PAGE EXTRACT —
Activation of peroxisome proliferator-activated receptor gamma suppresses inducible cyclooxygenase and nitric oxide synthase during oral mucosal ulcer healing.

BACKGROUND

Peroxisome proliferator-activated receptor-gamma (PPARgamma) is a ligand-dependent transcription factor, belonging to the steroid hormone receptor family, known to play a pivotal role in the resolution of inflammation. In this study, we investigated the effect of a specific PPARgamma ligand, ciglitazone, on the course of buccal mucosal ulcer healing by analyzing mucosal activity of inducible nitric oxide synthase (NOS-2) and the expression cyclooxygenases (COX-1 and COX-2) responsible for prostaglandin (PG) generation.

METHODS

Groups of rats with experimentally induced buccal mucosal ulcers were administered twice daily for up to 10 days with ciglitazone at 5, 10, and 15 mg/kg or the vehicle, and their mucosal tissue subjected to assessment of ulcer healing rate and biochemical measurements.

PROBLEM 1 — List every abbreviation that the PPARgamma abstract defines in parentheses, each with the term it stands for.
PROBLEM 2 — Pick up the PPARgamma abstract after its final sentence and write the next part.

(Entries taken from a collection)
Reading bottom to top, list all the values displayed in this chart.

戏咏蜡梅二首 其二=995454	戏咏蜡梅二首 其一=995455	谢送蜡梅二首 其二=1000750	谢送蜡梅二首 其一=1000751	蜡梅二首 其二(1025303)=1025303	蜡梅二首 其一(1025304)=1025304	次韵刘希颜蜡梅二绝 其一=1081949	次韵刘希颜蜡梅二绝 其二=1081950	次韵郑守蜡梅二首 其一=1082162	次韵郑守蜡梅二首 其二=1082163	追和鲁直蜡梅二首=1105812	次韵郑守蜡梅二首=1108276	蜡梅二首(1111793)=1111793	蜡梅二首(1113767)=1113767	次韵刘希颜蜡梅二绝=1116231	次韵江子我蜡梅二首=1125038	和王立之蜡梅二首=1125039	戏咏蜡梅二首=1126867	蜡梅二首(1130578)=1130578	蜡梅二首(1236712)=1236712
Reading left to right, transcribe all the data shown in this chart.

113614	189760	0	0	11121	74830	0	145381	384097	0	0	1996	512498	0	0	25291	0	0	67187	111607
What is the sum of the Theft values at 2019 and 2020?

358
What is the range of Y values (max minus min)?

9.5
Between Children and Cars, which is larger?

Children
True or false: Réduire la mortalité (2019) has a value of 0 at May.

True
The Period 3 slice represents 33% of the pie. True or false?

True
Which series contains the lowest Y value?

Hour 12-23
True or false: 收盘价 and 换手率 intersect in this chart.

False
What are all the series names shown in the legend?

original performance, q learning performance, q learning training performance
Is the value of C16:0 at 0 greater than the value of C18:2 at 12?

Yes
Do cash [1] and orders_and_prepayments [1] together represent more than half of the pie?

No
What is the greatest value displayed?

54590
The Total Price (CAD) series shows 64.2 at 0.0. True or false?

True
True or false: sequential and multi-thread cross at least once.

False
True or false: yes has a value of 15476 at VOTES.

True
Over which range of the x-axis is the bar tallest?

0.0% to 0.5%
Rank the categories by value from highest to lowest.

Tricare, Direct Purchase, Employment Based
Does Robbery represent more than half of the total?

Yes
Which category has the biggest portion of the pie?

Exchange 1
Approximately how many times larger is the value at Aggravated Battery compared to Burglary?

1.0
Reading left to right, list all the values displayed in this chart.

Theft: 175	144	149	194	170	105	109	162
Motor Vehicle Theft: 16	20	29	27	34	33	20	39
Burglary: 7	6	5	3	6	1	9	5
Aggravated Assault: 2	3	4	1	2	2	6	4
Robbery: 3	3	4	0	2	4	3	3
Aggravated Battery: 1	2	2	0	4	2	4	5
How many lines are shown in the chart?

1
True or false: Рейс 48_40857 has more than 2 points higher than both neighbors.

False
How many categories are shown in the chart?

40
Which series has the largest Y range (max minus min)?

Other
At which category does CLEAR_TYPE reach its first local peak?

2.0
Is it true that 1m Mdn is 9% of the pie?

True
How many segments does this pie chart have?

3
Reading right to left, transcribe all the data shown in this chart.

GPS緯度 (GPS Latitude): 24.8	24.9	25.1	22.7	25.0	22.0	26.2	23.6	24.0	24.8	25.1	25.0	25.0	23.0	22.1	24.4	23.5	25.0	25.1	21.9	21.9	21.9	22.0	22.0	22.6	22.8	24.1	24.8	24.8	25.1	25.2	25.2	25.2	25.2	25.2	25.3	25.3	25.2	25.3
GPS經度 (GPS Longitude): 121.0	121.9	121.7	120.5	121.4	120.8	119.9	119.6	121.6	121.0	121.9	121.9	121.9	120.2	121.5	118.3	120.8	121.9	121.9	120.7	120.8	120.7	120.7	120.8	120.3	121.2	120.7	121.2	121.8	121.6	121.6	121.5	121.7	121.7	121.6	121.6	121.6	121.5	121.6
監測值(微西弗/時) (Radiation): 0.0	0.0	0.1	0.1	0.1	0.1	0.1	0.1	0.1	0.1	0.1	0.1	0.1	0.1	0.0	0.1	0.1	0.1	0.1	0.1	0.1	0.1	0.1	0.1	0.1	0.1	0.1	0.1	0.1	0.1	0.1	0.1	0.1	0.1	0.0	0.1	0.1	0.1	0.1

ANSWER AREA 1 —
PPARgamma: peroxisome proliferator-activated receptor-gamma
NOS-2: inducible nitric oxide synthase
COX-1: cyclooxygenase
COX-2: cyclooxygenase
PG: prostaglandin

ANSWER AREA 2 —
RESULTS

The ulcer onset, characterized by up-regulation of NOS-2 and COX-2 protein expression, was reflected in a marked increase in the mucosal PGE2 generation and NOS-2 activity, whereas healing was accompanied by a drop in PGE2 and NOS-2 activity, and a decrease in COX-2 and NOS-2 protein expression. The mucosal expression of COX-1 protein, however, remained unchanged. Administration of ciglitazone led to a significant dose-dependent acceleration in the mucosal reduction of PGE2 generation and NOS-2 activity, and produced a marked decline in COX-2 and NOS-2 protein expression, but the rate of ulcer healing and the expression of COX-1 protein remained unaffected.

CONCLUSIONS

Our findings thus suggest that the products of induced NOS-2 and COX-2 enzymes, associated with mucosal inflammatory responses to injury, do not play a significant role in oral mucosal ulcer healing.